**PROBLEMS TO WORK ON:**
**1.** In the notebook code, under what short name is numpy imported?
**2.** Identify every line of the records that contains the word "face", and copy each one.

In [None]:
%pip install accelerate datasets evaluate numpy scikit-learn torch transformers[torch]

In [1]:
from datasets import ClassLabel, Features, load_dataset, TextClassification, Value
#from os import sched_getaffinity
from torch import backends, cuda, get_num_threads, set_num_threads
from transformers import AutoTokenizer, AutoModelForSequenceClassification, DataCollatorWithPadding, EvalPrediction, TrainingArguments, Trainer

import evaluate
import numpy as np

In [None]:
#num_threads = max(1, get_num_threads(), len(sched_getaffinity(0)) - 1)
#set_num_threads(num_threads)
#num_threads

In [2]:
#from google.colab import drive
#drive.mount('/content/drive')

**RECORDS FOR THIS EXERCISE:**
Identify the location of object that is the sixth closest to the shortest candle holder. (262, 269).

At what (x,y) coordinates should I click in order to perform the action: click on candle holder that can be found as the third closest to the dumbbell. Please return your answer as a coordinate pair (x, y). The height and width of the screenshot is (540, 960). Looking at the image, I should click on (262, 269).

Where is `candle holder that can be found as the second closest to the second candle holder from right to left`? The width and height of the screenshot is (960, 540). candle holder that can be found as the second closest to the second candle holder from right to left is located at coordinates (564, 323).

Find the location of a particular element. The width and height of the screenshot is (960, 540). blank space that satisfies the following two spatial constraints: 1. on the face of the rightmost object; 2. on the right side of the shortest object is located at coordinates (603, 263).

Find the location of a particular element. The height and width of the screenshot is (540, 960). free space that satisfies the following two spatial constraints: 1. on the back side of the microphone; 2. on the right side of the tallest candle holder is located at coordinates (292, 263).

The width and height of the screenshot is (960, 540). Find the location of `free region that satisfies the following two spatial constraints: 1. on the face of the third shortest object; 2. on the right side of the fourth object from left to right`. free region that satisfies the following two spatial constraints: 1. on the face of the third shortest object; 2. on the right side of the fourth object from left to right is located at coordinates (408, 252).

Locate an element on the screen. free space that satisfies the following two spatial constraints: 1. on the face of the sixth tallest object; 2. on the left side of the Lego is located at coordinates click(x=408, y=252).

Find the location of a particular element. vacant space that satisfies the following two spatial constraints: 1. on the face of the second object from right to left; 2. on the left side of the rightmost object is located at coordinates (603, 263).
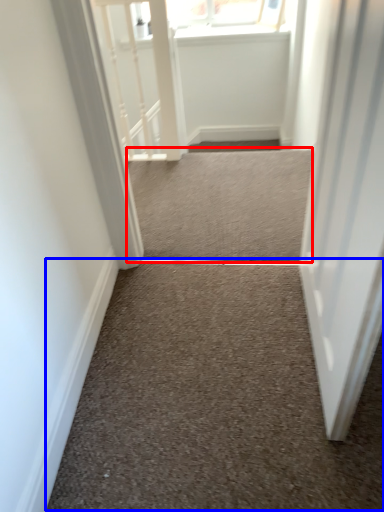
Question: Which point is further to the camera, stairwell (highlighted by a red box) or stairwell (highlighted by a blue box)?

Choices:
 (A) stairwell
 (B) stairwell

Answer: (A)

**RESPONSES TO THE TASKS:**
**1.** np

**2.**
Find the location of a particular element. The width and height of the screenshot is (960, 540). blank space that satisfies the following two spatial constraints: 1. on the face of the rightmost object; 2. on the right side of the shortest object is located at coordinates (603, 263).
The width and height of the screenshot is (960, 540). Find the location of `free region that satisfies the following two spatial constraints: 1. on the face of the third shortest object; 2. on the right side of the fourth object from left to right`. free region that satisfies the following two spatial constraints: 1. on the face of the third shortest object; 2. on the right side of the fourth object from left to right is located at coordinates (408, 252).
Locate an element on the screen. free space that satisfies the following two spatial constraints: 1. on the face of the sixth tallest object; 2. on the left side of the Lego is located at coordinates click(x=408, y=252).
Find the location of a particular element. vacant space that satisfies the following two spatial constraints: 1. on the face of the second object from right to left; 2. on the left side of the rightmost object is located at coordinates (603, 263).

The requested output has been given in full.